这样在 $X_{2}$ 的两种情况下， $X_{1}$ 的 slope 和 intercept 都是不同的，体现了两种不同的变化模式。如果不做 interaction 的话画出来的是两条平行线（slope 相同），忽略了 $X_{2}$ 对 $X_{1}$ 的 slope 的影响。

3.2.2 Non-linear RelationshipsPermalink

前脚提到 interaction term，后面马上就接 polynomial regression 实在是太默契了。

注意 polynomial regression is an approach extending the linear model to accommodate non-linear relationships，比如 quadratic

\begin{matrix} (3.10) & Y \approx β_{0} + β_{1} X + β_{2} X^{2} + ϵ \end{matrix}

But it is still a linear model! Because we can treat $X_{1} = X$ and $X_{2} = X^{2}$

3.3 Potential ProblemsPermalink

书上说的很简略，我也不详细摘录了。做到 “有印象” 就好了，暂不深究。

3.3.1. Non-linearity of the Response-Predictor RelationshipsPermalink

说的就是 true relationship 是否是 linear 的问题。

Residual plots are a useful graphical tool for identifying non-linearity (of the sample?).

For simple linear regression model, we can plot the residuals, $e_{i} = y_{i} - {\hat{y}}_{i}$ , versus the predictor $x_{i}$
For multiple linear regression model, plot $e_{i}$ , versus the predicted (a.k.a fitted) values ${\hat{y}}_{i}$

A smooth of U-shape provides a strong indication of non-linearity in the data.

If the residual plot indicates that there are non-linear associations in the data, then a simple approach is to use non-linear transformations of the predictors, such as $l o g X$ , $\sqrt{X}$ , and $X^{2}$ , in the regression model.

具体见 P92。

3.3.2. Correlation of Error TermsPermalink

An important assumption of the linear regression model is that the error terms, $ϵ_{1}, ϵ_{2}, \dots, ϵ_{n}$ , are uncorrelated.

If in fact there is correlation among the error terms, then the estimated standard errors will tend to underestimate the true standard errors. As a result,

Confidence and prediction intervals will be narrower than they should be.
- 95% CI may in reality have a much lower probability than 0.95 of containing the true value of the parameter
p-values associated with the model will be lower than they should be.

As an extreme example, suppose we accidentally doubled our data, leading to observations and error terms identical in pairs. If we ignored this, our standard error calculations would be as if we had a sample of size $2 n$ , when in fact we have only $n$ samples. Our estimated parameters would be the same for the $2 n$ samples as for the $n$ samples, but the confidence intervals would be narrower by a factor of $\sqrt{2}$ !

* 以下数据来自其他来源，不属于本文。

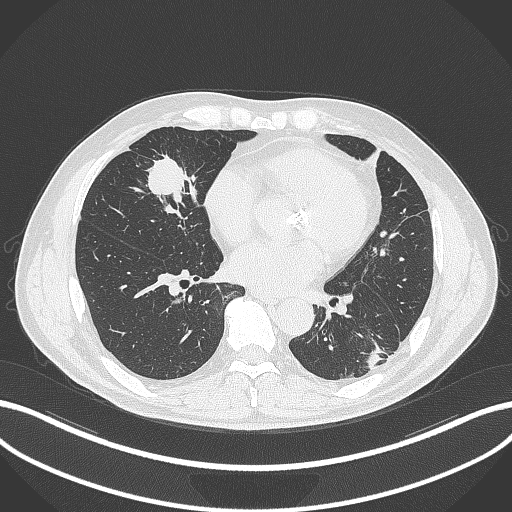
Chest CT, one axial slice. Position 120 of 399 along the scan axis. 120 kVp. Lung window (W 1500 / L -600 HU). 1 mm slice thickness. 512 × 512 image matrix, field of view 400 × 400 mm. Male patient, age 59 years. Case-level facts recorded for this patient, not image findings: clinical TNM (as recorded): T2a N1 M0.
Outlined on this slice (bounding box drawn by a radiologist):
- lung tumour (recorded histology: adenocarcinoma): bounding box <141,149,210,214> (left, top, right, bottom; pixels)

correlation of error terms 在 time series 里比较常见. If we plot the residuals from our model versus time, 一个常见的 correlation of error terms 的特征是：连续的 positive residuals 或者 negative residuals。

具体见 P94。

3.3.3 Non-constant Variance of Error TermsPermalink

Another important assumption of the linear regression model is that the error terms have a constant variance, $V a r (ϵ_{i}) = σ^{2}$ . The standard errors, confidence intervals, and hypothesis tests associated with the linear model rely upon this assumption.

Unfortunately, it is often the case that the variances of the error terms are non-constant. For instance, the variances of the error terms may increase with the value of the response. One can identify non-constant variances in the errors, or heteroscedasticity ([hetərəʊskədæs’tɪsətɪ], 异方差性), from the presence of a funnel ([ˈfʌnl], 漏斗) shape (漏斗横放的效果，越往右开口越大) in residual plot.

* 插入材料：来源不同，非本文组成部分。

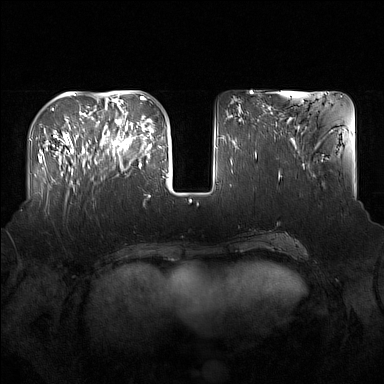
Breast MRI (dynamic contrast-enhanced), one axial slice; position 55 of 160 along the scan axis; dynamic contrast-enhanced series, time point 2 of 7 at this slice position (early post-contrast); 1.5 T; TE 1.8 ms, TR 5 ms; 384 × 384 image matrix, field of view 360 × 360 mm. Female patient.
Outlined on this slice (semi-automatically segmented with operator editing):
- enhancing-tissue mask used for the functional tumour volume (all voxels passing the contrast-enhancement thresholds inside the analysis volume; usually the tumour): bounding box [x1, y1, x2, y2] px = [91, 122, 137, 169]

When faced with this problem, one possible solution is to transform the response Y using a concave ([kɒnˈkeɪv], 凹面, 凹的) function such as $l o g Y$ or $\sqrt{Y}$ . Such a transformation results in a greater amount of shrinkage of the larger responses, leading to a reduction in heteroscedasticity.

具体见 P96。

还有个 weighted least squares 我不是很懂，待查。

3.3.4 OutliersPermalink

An outlier is a point for which $y_{i}$ is far from the value predicted by the model.

outlier 对 RSE、 $R^{2}$ 这些指标的计算都有很大影响。Residual plots can be used to identify outliers. But in practice, it can be difficult to decide how large a residual needs to be before we consider the point to be an outlier. To address this problem, instead of plotting the residuals, we can plot the studentized residuals, computed by dividing each residual $ϵ_{i}$ by its estimated standard error. Observations whose studentized residuals are greater than 3 in absolute value are possible outliers.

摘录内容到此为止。